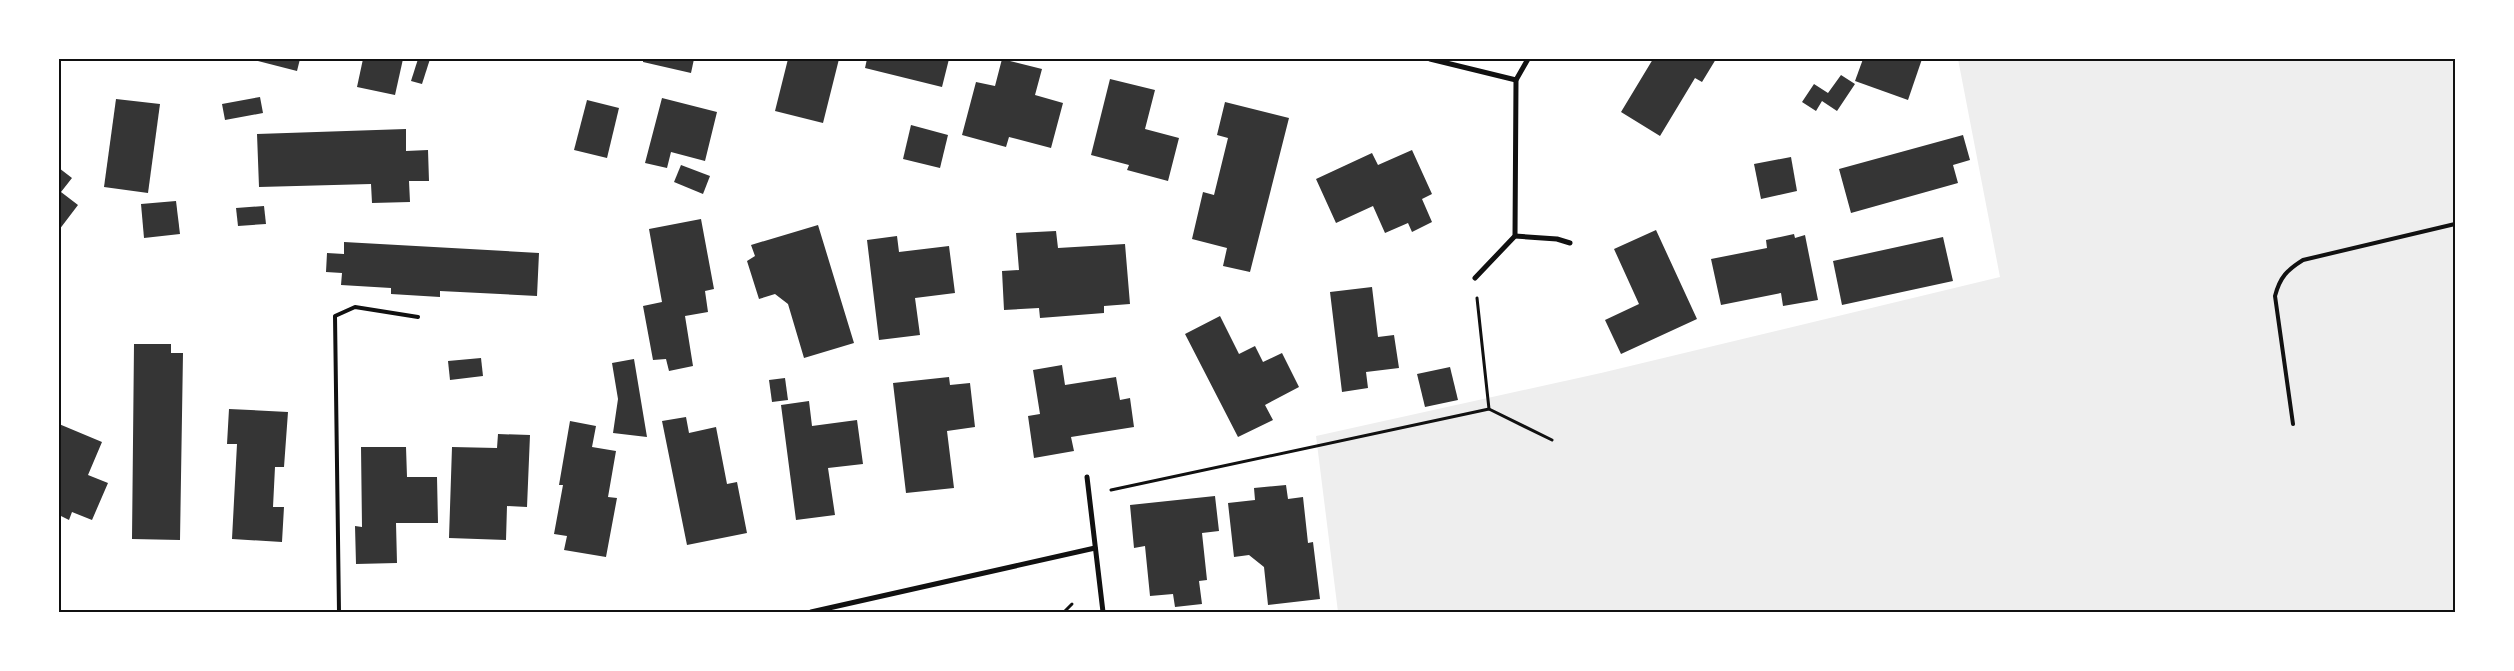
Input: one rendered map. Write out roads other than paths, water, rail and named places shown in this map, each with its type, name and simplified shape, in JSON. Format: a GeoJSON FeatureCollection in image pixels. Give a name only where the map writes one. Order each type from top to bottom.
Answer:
{"type":"FeatureCollection","features":[{"type":"Feature","properties":{"kind":"street"},"geometry":{"type":"LineString","coordinates":[[1430,59],[1516,80]]}},
{"type":"Feature","properties":{"kind":"street"},"geometry":{"type":"LineString","coordinates":[[1475,278],[1515,236],[1516,80],[1528,59]]}},
{"type":"Feature","properties":{"kind":"street"},"geometry":{"type":"LineString","coordinates":[[1515,236],[1557,239],[1570,243]]}},
{"type":"Feature","properties":{"kind":"street"},"geometry":{"type":"LineString","coordinates":[[1086,477],[1103,612]]}},
{"type":"Feature","properties":{"kind":"street"},"geometry":{"type":"LineString","coordinates":[[811,612],[1095,548]]}},
{"type":"Feature","properties":{"kind":"lane"},"geometry":{"type":"LineString","coordinates":[[2293,424],[2275,296],[2278,283],[2285,272],[2303,260],[2455,224]]}},
{"type":"Feature","properties":{"kind":"lane"},"geometry":{"type":"LineString","coordinates":[[339,612],[335,316],[354,307],[418,317]]}}]}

● WORK INSTRUCTION
Write out the material above once more, exactly as it reads, with no pictures.

● RESULT OF THIS EXERCISE
Input: one rendered map. Write out roads other than paths, water, rail and named places shown in this map, each with its type, name and simplified shape, in JSON. Format: a GeoJSON FeatureCollection in image pixels. Give a name only where the map writes one. Order each type from top to bottom.
Answer:
{"type":"FeatureCollection","features":[{"type":"Feature","properties":{"kind":"street"},"geometry":{"type":"LineString","coordinates":[[1430,59],[1516,80]]}},
{"type":"Feature","properties":{"kind":"street"},"geometry":{"type":"LineString","coordinates":[[1475,278],[1515,236],[1516,80],[1528,59]]}},
{"type":"Feature","properties":{"kind":"street"},"geometry":{"type":"LineString","coordinates":[[1515,236],[1557,239],[1570,243]]}},
{"type":"Feature","properties":{"kind":"street"},"geometry":{"type":"LineString","coordinates":[[1086,477],[1103,612]]}},
{"type":"Feature","properties":{"kind":"street"},"geometry":{"type":"LineString","coordinates":[[811,612],[1095,548]]}},
{"type":"Feature","properties":{"kind":"lane"},"geometry":{"type":"LineString","coordinates":[[2293,424],[2275,296],[2278,283],[2285,272],[2303,260],[2455,224]]}},
{"type":"Feature","properties":{"kind":"lane"},"geometry":{"type":"LineString","coordinates":[[339,612],[335,316],[354,307],[418,317]]}}]}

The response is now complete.